━━━━━ SOURCE INFORMATION
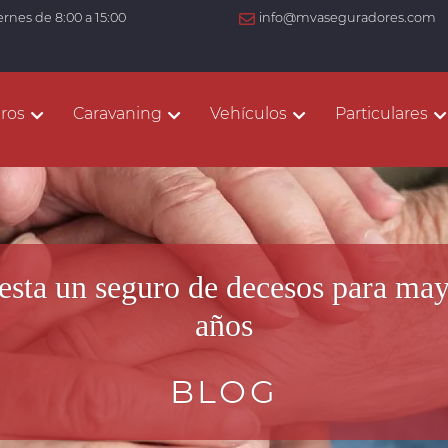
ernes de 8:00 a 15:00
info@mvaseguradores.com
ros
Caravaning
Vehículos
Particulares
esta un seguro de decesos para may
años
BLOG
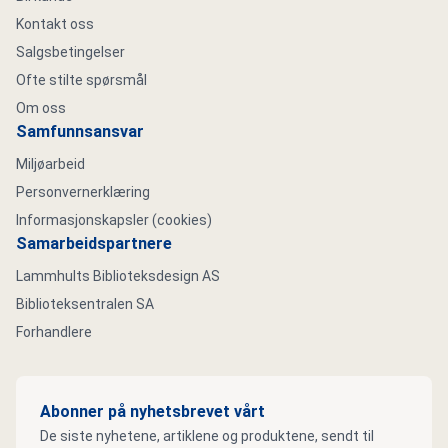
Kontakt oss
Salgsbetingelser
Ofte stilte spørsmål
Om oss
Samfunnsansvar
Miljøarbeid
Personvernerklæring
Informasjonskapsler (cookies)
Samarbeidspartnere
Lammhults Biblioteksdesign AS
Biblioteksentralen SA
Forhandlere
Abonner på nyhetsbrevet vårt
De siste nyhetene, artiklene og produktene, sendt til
━━━━━━━━━━
━━━━━ SOURCE INFORMATION
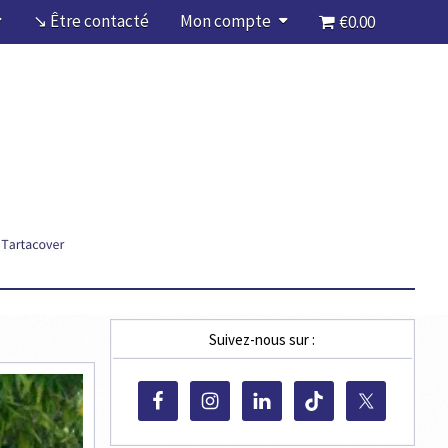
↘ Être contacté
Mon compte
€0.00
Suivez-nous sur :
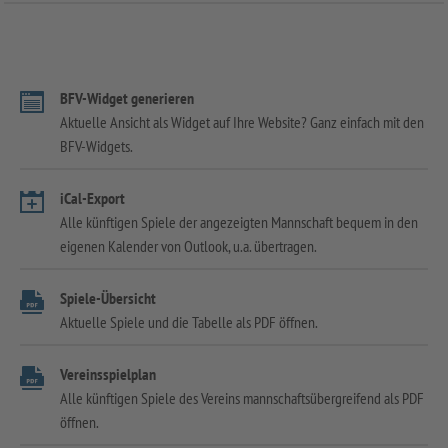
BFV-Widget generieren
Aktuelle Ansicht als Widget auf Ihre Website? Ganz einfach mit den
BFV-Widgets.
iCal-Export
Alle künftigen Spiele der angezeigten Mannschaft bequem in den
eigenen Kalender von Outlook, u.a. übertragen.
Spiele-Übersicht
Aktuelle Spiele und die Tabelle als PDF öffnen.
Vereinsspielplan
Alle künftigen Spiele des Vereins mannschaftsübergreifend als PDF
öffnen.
━━━━━━━━━━
TO-DO ITEM> Output exactly the lines above that lie between the line with "ernes de 8:00 a 15:00" and the line with "Informasjonskapsler (cookies)", those two lines included, and no pictures.

THE COMPLETED TASK>
ernes de 8:00 a 15:00
info@mvaseguradores.com
ros
Caravaning
Vehículos
Particulares
esta un seguro de decesos para may
años
BLOG
Kontakt oss
Salgsbetingelser
Ofte stilte spørsmål
Om oss
Samfunnsansvar
Miljøarbeid
Personvernerklæring
Informasjonskapsler (cookies)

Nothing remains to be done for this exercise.